The number one United Nations Sustainable Development Goal is to eliminate poverty, leaving nobody behind. Researchers in the United Kingdom are harnessing the large-scale data-processing power of Microsoft Azure to map the location of every person on Earth to provide the accurate population statistics needed to achieve this international humanitarian goal.
“There are about 2 billion people in the world today who are so poor that they earn less every day than the price of a cappuccino,” explains Claire Melamed, Executive Director of The Global Partnership for Sustainable Development Data.
For decades, poverty has been the premier predictor of the general health and economic development needs of the world’s most vulnerable populations. Conventional means of assessing poverty, such as national census and household survey data, cannot provide the necessary detailed situational views in a timely manner for aid providers to be fully effective. In 2012, for example, one of the world’s largest foundations funded the distribution of polio vaccines in northern Nigeria using 2006 census data. Workers either ran out of vaccines or returned with unused supplies due to the lack of more detailed population information.
The WorldPop research team at the University of Southampton, U.K., provides critical data for tracking the UN Sustainable Development Goals by counting every person on Earth, where they are and who they are. The team does this using novel data science techniques and cloud computing to combine large datasets drawn from census, surveys, satellite, GIS and other sources to provide governments and NGOs with extremely detailed spatial and temporal mappings—some with resolutions down to 100 meters square. “The datasets can be so large and complex that it’s impractical or impossible to build them on a single workstation,” says Andy Tatem, a professor of geography and environment at the University of Southampton and the director of the WorldPop initiative. “But now our researchers are able to cut them down to size with the compute clusters and parallel computing that Microsoft Azure provides.”
For example, consider WorldPop researcher Maksym Bondarenko. He is working on an ambitious global analysis project to draw a range of insightful predictions and calculations from geospatial data for every country in the world at a resolution of 100 square meters, which involves processing 800 million cells of data. Bondarenko built a high-performance computing (HPC) cluster on Azure, using A8-A9 virtual machines that support ultrafast InfiniBand network connections. This high-performance networking is used in many supercomputers, and is necessary to scale beyond a few machines.
“Azure was the only cloud that gave us true supercomputing performance,” says Tatem.
The team does much of their analysis using the R programming language, and Microsoft’s open source capabilities are ideal for this. “With Azure HDInsight, we also used open source R programming with Microsoft R Server for hosting and managing parallel and distributed workloads of R processes on the VMs,” Bondarenko says. “We then output our results to a Random Forest tree-based machine learning model. This approach can enable predictive models and map nonlinear relationships quite well.”

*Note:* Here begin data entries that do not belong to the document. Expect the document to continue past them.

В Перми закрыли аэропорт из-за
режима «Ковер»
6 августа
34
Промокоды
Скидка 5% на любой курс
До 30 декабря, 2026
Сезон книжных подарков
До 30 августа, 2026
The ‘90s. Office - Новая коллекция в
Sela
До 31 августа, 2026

Using Azure, WorldPop Research Fellow Jessica Steele has the computing power she needs to analyze how poverty and gender inequality are related to how people live and move. “Poverty is absolutely gendered,“ she says. “We know women are more likely to be poor and more susceptible to falling into poverty.”
Azure is helping Steele achieve more when analyzing large population datasets. “Running statistical models of poverty is a very iterative process. Being able to parallelize and speed up the process using Azure makes that iteration process shorter. This lets us get results back faster, talk to team members more quickly, and make decisions about how to move forward,” she says.
WorldPop Research Fellow Dr. Chigozie Edson Utazi provides another example of how Azure helps facilitate the organization’s research projects: he uses the cloud computer infrastructure to seamlessly scale his R analysis that provides data for measles vaccination programs in Africa.
”I grew up in Nigeria, and it’s amazing that I can sit here help improve the lives of people in my country with this research,” he says. “I use R for all my statistical analysis. These datasets cover entire countries sometimes. And you could have millions of grid cells in just one of them. The data is too big, and my computer doesn’t have enough memory to handle it. So I would require a bigger computer, a high-performance computer, to be able to do that. It would be nightmarish to do this without Azure. So it’s refreshing to use Azure because I don’t have to wait in a queue, and I get my code run very quickly, and I have some results back in a very timely manner.”
Easy, anywhere access to the Microsoft Azure cloud computing platform, combined with its power, versatility and scalability, has changed how the WorldPop research team does their spatial and temporal mapping research.
“At WorldPop, we’re shaving as much as 90 percent off our calculation run-times using Microsoft Azure,” Tatem says. “This frees us to focus more on data science, to improve the quality of our population mapping and ultimately to help governments and aid providers target poverty issues more efficiently and effectively.”